Henry Bauchau et Antigone
Je viens de parcourir les essais à la fois érudits et surprenants d’un conservateur général des bibliothèques de Paris, très imprégné de culture gréco-latine (Maxime Cohen : Promenades sous la lune, édit. Grasset, Paris, 2008) et j’y ai découvert quelques formules inattendues comme celles-ci: « la génération qui nous a précédés a assisté à la mort de la poésie, la nôtre assiste à celle de la peinture » ou « on a fait reculer la mort mais pas la vieillesse ».

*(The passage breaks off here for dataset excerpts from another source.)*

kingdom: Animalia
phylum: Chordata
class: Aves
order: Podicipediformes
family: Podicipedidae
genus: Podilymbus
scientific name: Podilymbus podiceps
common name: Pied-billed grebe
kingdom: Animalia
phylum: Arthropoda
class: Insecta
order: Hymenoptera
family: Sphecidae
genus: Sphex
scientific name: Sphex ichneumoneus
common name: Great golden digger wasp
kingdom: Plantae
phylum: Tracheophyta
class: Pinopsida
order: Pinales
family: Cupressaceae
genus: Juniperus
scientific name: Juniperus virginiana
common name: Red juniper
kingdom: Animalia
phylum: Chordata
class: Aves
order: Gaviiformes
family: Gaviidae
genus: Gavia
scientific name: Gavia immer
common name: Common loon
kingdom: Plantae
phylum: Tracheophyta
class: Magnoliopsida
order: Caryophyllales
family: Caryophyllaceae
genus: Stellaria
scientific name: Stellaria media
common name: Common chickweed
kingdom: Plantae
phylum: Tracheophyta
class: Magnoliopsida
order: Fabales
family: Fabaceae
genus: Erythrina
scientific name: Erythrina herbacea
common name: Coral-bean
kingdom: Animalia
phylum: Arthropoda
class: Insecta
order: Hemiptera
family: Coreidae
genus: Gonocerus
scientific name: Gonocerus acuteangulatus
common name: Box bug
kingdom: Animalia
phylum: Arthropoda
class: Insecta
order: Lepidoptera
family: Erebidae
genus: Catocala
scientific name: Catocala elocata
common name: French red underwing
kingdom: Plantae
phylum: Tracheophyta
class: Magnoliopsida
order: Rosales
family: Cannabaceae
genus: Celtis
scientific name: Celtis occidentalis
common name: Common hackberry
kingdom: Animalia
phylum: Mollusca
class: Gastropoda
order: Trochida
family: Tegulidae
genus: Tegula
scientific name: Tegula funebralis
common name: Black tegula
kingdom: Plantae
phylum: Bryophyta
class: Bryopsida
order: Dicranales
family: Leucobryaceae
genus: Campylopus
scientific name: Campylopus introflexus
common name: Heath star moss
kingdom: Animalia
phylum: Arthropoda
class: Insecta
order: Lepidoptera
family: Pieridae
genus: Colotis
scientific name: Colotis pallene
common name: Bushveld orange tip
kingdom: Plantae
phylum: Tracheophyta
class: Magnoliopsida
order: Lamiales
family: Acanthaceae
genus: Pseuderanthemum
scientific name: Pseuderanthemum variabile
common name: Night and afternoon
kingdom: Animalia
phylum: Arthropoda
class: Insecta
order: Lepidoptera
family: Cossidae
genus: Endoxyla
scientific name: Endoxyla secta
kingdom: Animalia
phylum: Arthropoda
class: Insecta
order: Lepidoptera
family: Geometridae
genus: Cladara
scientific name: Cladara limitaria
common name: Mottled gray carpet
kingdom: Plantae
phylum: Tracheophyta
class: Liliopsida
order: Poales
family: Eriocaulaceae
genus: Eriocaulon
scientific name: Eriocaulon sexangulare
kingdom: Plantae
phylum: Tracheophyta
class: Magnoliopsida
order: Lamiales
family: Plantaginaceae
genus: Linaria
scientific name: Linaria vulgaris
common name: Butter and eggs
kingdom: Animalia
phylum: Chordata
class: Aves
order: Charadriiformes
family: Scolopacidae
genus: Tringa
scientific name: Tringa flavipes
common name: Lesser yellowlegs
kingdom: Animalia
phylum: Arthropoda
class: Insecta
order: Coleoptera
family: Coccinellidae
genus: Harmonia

Alors, n’a-t-on pas réussi à faire reculer la vieillesse ? Quand on voit l’incroyable créativité de certains nonagénaires on serait plutôt incliné à penser le contraire. C’est le cas de Henry Bauchau avec son dernier roman publié alors qu’il a 94 ans (voir Henry Bauchau : Le boulevard périphérique, édit. Actes Sud, Arles, 2008). C’est aussi le cas du cinéaste portugais Manoel de Oliveira qui vient d’avoir cent ans et sort encore un film sur Christophe Colomb que j’ai essayé vainement de voir à Paris (il jouait dans trois salles aux quatre coins de Paris, mais, dans chaque salle, à une heure précise et un jour donné de la semaine). C’est fou ce que les petits films sont mal distribués aujourd’hui en France et probablement dans toute l’Europe. Quand on voit le nombre d’écrans mis à la disposition des grandes machines américaines ! Quel scandale ! C'est à 85 ans que Manoel de Oliveira a réalisé l’un de ses plus beaux films: le Val Abraham (un drame magnifiquement filmé au bord du Douro), à 91 ans il a repris la Princesse de Clèves si dédaignée par notre Président actuel (La Lettre) et à 99 ans il a tourné ce Christophe Colomb - une énigme, dont le sujet apparent est l'hypothèse portugaise de Colomb mais dont le vrai sujet est le temps qui passe. Le temps, la vieillesse, la mémoire, la mort, voilà les sujets sur lesquels ces alertes vieillards ont encore quelque chose à nous apprendre. Des sujets sur lesquels ils nous amènent à réfléchir à notre tour.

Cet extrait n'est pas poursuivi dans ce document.